It could be more than a decade before the Army’s tactical vehicles are completely driverless on the battlefield, but officials are already putting autonomous systems to the test.
In May, the Army joined forces with the Energy Department for a demonstration of driverless vehicles and is planning another test run in August with marines and soldiers, Paul Rogers, director of the U.S. Army Tank Automotive Research, Development and Engineering Center (TARDEC), told the Army News Service. TARDEC develops, integrates and sustains technology solutions for the Defense Department’s manned and unmanned ground vehicle systems and combat service support equipment.
The most recent demonstration took place at Energy's Savannah River Site in South Carolina and involved a convoy of seven tactical, unmanned vehicles driving at speeds of more than 40 miles per hour. These driverless vehicles could be used for humanitarian relief efforts or for resupplying troops during peacetime or wartime. Here's a short clip of the unmanned vehicles in action.
The Army’s Strategy For Deploying Autonomous Systems
The 30-Year Ground Vehicle Strategy for the Army’s Tank Automotive Research Development and Engineering Center "introduces scalable autonomy that will serve as a force multiplier and augment the capabilities of soldiers," Rogers said.
While the Army isn’t partnering with Google on its quest to develop self-driving cars, the military is using similar technology. Rogers said the Army is on a similar path with the Internet giant and has been eyeing autonomous vehicles since at least 2005.
In the future, this technology could enable almost every military vehicle to be optionally manned, reports the Army News Service. When it comes to removing an assistant driver in the vehicle, Rogers said he believes that’s possible today with the “autonomous capability that we'll be integrating into our vehicle systems.
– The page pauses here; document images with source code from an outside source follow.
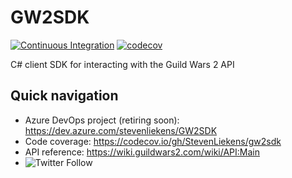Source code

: # GW2SDK
[![Continuous Integration](https://github.com/StevenLiekens/gw2sdk/workflows/Continuous%20Integration/badge.svg)][actions] [![codecov](https://codecov.io/gh/StevenLiekens/gw2sdk/branch/main/graph/badge.svg)][codecov]

C# client SDK for interacting with the Guild Wars 2 API

## Quick navigation

- Azure DevOps project (retiring soon): <https://dev.azure.com/stevenliekens/GW2SDK>
- Code coverage: <https://codecov.io/gh/StevenLiekens/gw2sdk>
- API reference: <https://wiki.guildwars2.com/wiki/API:Main>
- ![Twitter Follow](https://img.shields.io/twitter/follow/LiekensSteven?style=social)

[actions]:https://github.com/StevenLiekens/gw2sdk/actions?query=workflow%3A%22Continuous+Integration%22
[codecov]:https://codecov.io/gh/StevenLiekens/gw2sdk
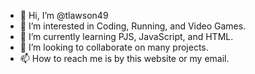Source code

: - 👋 Hi, I’m @tlawson49
- 👀 I’m interested in Coding, Running, and Video Games.
- 🌱 I’m currently learning PJS, JavaScript, and HTML.
- 💞️ I’m looking to collaborate on many projects.
- 📫 How to reach me is by this website or my email.

<!---
tlawson49/tlawson49 is a ✨ special ✨ repository because its `README.md` (this file) appears on your GitHub profile.
You can click the Preview link to take a look at your changes.
--->
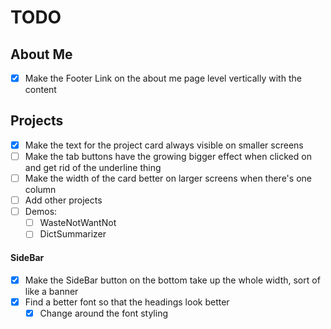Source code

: # TODO

## About Me

- [x] Make the Footer Link on the about me page level vertically with the content

## Projects

- [x] Make the text for the project card always visible on smaller screens
- [ ] Make the tab buttons have the growing bigger effect when clicked on and get rid of the underline thing
- [ ] Make the width of the card better on larger screens when there's one column
- [ ] Add other projects
- [ ] Demos:
  - [ ] WasteNotWantNot
  - [ ] DictSummarizer

#### SideBar

- [x] Make the SideBar button on the bottom take up the whole width, sort of like a banner
- [x] Find a better font so that the headings look better
  - [x] Change around the font styling
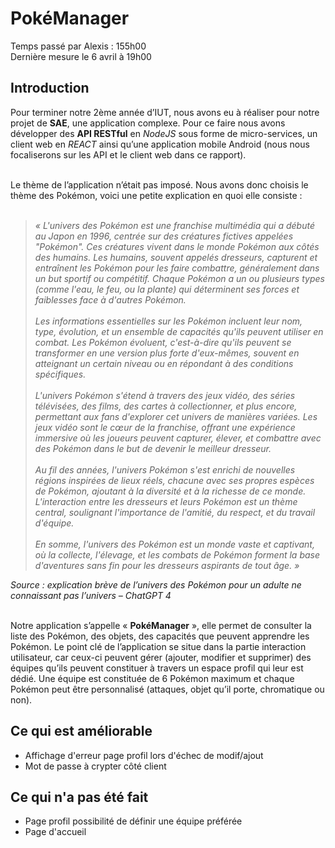 # PokéManager

Temps passé par Alexis : 155h00
<br>
Dernière mesure le 6 avril à 19h00

## Introduction

Pour terminer notre 2ème année d’IUT, nous avons eu à réaliser pour notre projet de **SAE**, une
application complexe. Pour ce faire nous avons développer des **API RESTful** en *NodeJS* sous
forme de micro-services, un client web en *REACT* ainsi qu’une application mobile Android (nous
nous focaliserons sur les API et le client web dans ce rapport).<br><br>

Le thème de l’application n’était pas imposé. Nous avons donc choisis le thème des Pokémon, voici
une petite explication en quoi elle consiste : <br><br>

> *« L'univers des Pokémon est une franchise multimédia qui a débuté au Japon en 1996,
centrée sur des créatures fictives appelées "Pokémon". Ces créatures vivent dans le
monde Pokémon aux côtés des humains. Les humains, souvent appelés dresseurs,
capturent et entraînent les Pokémon pour les faire combattre, généralement dans un but
sportif ou compétitif. Chaque Pokémon a un ou plusieurs types (comme l'eau, le feu, ou
la plante) qui déterminent ses forces et faiblesses face à d'autres Pokémon.<br><br>
Les informations essentielles sur les Pokémon incluent leur nom, type, évolution, et un ensemble de
capacités qu'ils peuvent utiliser en combat. Les Pokémon évoluent, c'est-à-dire qu'ils peuvent se transformer
en une version plus forte d'eux-mêmes, souvent en atteignant un certain niveau ou en répondant à des
conditions spécifiques.<br><br>
L'univers Pokémon s'étend à travers des jeux vidéo, des séries télévisées, des films, des
cartes à collectionner, et plus encore, permettant aux fans d'explorer cet univers de
manières variées. Les jeux vidéo sont le cœur de la franchise, offrant une expérience
immersive où les joueurs peuvent capturer, élever, et combattre avec des Pokémon dans
le but de devenir le meilleur dresseur.<br><br>
Au fil des années, l'univers Pokémon s'est enrichi de nouvelles régions inspirées de lieux réels, chacune avec
ses propres espèces de Pokémon, ajoutant à la diversité et à la richesse de ce monde. L'interaction entre les
dresseurs et leurs Pokémon est un thème central, soulignant l'importance de l'amitié, du respect, et du
travail d'équipe.<br><br>
En somme, l'univers des Pokémon est un monde vaste et captivant, où la collecte, l'élevage, et les combats de
Pokémon forment la base d'aventures sans fin pour les dresseurs aspirants de tout âge. »*


*Source : explication brève de l’univers des Pokémon pour un adulte ne connaissant pas l’univers – ChatGPT 4*<br><br>


Notre application s’appelle « **PokéManager** », elle permet de consulter la liste des Pokémon, des
objets, des capacités que peuvent apprendre les Pokémon. Le point clé de l’application se situe dans
la partie interaction utilisateur, car ceux-ci peuvent gérer (ajouter, modifier et supprimer) des
équipes qu’ils peuvent constituer à travers un espace profil qui leur est dédié. Une équipe est
constituée de 6 Pokémon maximum et chaque Pokémon peut être personnalisé (attaques, objet qu’il
porte, chromatique ou non).<br>

## Ce qui est améliorable
- Affichage d'erreur page profil lors d'échec de modif/ajout
- Mot de passe à crypter côté client

## Ce qui n'a pas été fait
- Page profil possibilité de définir une équipe préférée
- Page d'accueil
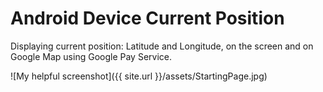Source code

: # Android Device Current Position

Displaying current position: Latitude and Longitude, on the screen and on Google Map using Google Pay Service.

![My helpful screenshot]({{ site.url }}/assets/StartingPage.jpg)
It's a mature capability that is ready to go into a program of record and could be fielded in the 2025 timeframe."
It would take a couple more years to mature the research and development needed to remove both drivers from a vehicle, Rogers noted. TARDEC is considering a wide range of use cases for autonomous vehicles, including unmanned tanks that could perform screening operations and unmanned helicopters to deliver unmanned ground vehicles into dangerous environments.
Near-Term Uses for Autonomous Vehicles
TARDEC is collaborating with industry and other government agencies to explore the use of self-driving vehicles on installations and bases. The Army is rolling out a series of automated vehicle pilots, known as Applied Robotics for Installations and Base Operation (ARIBO).
Fort Bragg, N.C. is one of the pilot sites that will feature autonomous vehicle systems capable of transporting “wounded warriors from their transition barracks to their medical appointments.” Rogers called the potential cost savings enormous, noting that the energy-efficient vehicles at Fort Bragg would be charged from solar panels at designated parking pavilions.
Similar designs are planned for other Army installations and even private sites, such as theme parks.
"We're close to a second revolution," Rogers said. “The first was in the manufacturing sector where robots on assembly lines made the process more safe and efficient. The second robotics revolution will be in the transportation community.”